Din Görevlilerine Mesleğe Başlamadan Önce Katkı Sağlayacak
Kavuncu mecliste diyanet akademileri kurulmasına dair konuştu:
Din Görevlilerine Mesleğe Başlamadan Önce Katkı Sağlayacak
AK Parti Çorum Milletvekili Erol Kavuncu, Diyanet İşleri Başkanlığı Diyanet Akademileri kurulmasına dair kanun teklifi üzerine TBMM’de konuşma yaptı.
Meclis kürsüsünde konu ile ilgili söz alan Kavuncu beş dakikalık konuşmasında akademinin din görevlilerine yapacağı katkıdan bahsetti.

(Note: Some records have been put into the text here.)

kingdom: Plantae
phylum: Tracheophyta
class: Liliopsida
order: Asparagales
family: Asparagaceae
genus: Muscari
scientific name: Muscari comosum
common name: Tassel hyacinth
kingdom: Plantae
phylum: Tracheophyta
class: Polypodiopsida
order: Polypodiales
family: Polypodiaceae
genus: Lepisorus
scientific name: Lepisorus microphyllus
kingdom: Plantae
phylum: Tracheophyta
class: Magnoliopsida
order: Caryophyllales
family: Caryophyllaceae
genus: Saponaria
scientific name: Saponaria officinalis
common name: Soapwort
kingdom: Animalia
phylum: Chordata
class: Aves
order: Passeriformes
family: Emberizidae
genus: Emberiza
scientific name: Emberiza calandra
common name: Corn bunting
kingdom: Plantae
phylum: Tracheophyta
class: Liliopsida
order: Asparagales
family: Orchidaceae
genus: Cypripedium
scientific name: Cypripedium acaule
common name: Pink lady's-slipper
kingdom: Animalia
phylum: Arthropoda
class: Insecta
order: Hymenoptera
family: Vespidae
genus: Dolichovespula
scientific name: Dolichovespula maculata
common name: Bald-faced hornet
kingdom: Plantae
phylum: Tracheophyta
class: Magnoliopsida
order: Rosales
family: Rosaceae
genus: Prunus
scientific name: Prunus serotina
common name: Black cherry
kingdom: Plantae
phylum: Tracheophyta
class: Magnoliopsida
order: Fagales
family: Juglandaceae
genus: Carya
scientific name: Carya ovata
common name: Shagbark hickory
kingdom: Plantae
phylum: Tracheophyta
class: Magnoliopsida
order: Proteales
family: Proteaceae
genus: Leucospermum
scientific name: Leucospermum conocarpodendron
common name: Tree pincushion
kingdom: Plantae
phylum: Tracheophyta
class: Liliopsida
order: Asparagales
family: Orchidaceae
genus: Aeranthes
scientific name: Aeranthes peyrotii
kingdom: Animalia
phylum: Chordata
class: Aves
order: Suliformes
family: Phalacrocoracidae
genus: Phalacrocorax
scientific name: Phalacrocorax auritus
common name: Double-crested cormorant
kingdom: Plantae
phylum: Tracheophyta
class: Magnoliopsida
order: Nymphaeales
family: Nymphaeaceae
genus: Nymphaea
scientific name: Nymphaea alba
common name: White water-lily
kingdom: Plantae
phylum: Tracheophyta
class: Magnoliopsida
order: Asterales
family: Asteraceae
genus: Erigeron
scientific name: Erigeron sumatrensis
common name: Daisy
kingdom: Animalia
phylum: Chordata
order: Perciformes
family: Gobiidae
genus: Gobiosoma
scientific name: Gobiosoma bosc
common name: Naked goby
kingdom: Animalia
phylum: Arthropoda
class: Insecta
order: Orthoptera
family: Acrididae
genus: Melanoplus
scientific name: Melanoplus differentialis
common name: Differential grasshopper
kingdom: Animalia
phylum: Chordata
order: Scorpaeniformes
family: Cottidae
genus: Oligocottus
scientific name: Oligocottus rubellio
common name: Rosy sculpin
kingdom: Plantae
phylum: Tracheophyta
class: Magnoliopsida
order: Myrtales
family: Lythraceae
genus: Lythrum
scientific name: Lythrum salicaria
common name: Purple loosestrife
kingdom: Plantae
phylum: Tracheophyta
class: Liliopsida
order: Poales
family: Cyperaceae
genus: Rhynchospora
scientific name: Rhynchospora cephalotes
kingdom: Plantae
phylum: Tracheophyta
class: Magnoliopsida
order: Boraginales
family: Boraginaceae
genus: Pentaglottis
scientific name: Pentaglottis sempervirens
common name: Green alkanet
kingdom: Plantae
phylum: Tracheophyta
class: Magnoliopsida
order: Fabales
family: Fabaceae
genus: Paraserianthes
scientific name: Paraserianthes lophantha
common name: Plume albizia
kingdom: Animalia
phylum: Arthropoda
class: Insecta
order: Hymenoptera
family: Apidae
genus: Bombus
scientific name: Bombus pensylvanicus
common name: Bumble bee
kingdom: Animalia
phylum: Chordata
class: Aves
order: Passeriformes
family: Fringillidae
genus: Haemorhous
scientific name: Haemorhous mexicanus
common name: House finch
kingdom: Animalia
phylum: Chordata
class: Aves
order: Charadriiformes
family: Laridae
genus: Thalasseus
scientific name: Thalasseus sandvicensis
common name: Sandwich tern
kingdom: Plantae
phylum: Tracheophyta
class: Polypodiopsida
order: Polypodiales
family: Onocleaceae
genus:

Konuşmasında yaşanan gelişmelere dini açıdan bakan Kavuncu “Bugün maalesef insanlık; savaş, terör, salgın hastalık ve bütün dünyayı kuşatan adaletsizlikler sebebiyle çaresizlik ve umutsuzluk içerisinde hayat mücadelesi vermektedir. İnsanlık; bir tarafta israf, bencillik ve rehavet; diğer yanda, yoksulluk, sefalet ve sosyal yalnızlık kıskacında mücadele etmektedir. Bütün dünyada yaşanan bütün bu olumsuzlukların, işlenen tüm bu insanlık suçlarının temelinde, şüphesiz iman zafiyeti ve inançsızlık yatmaktadır” dedi.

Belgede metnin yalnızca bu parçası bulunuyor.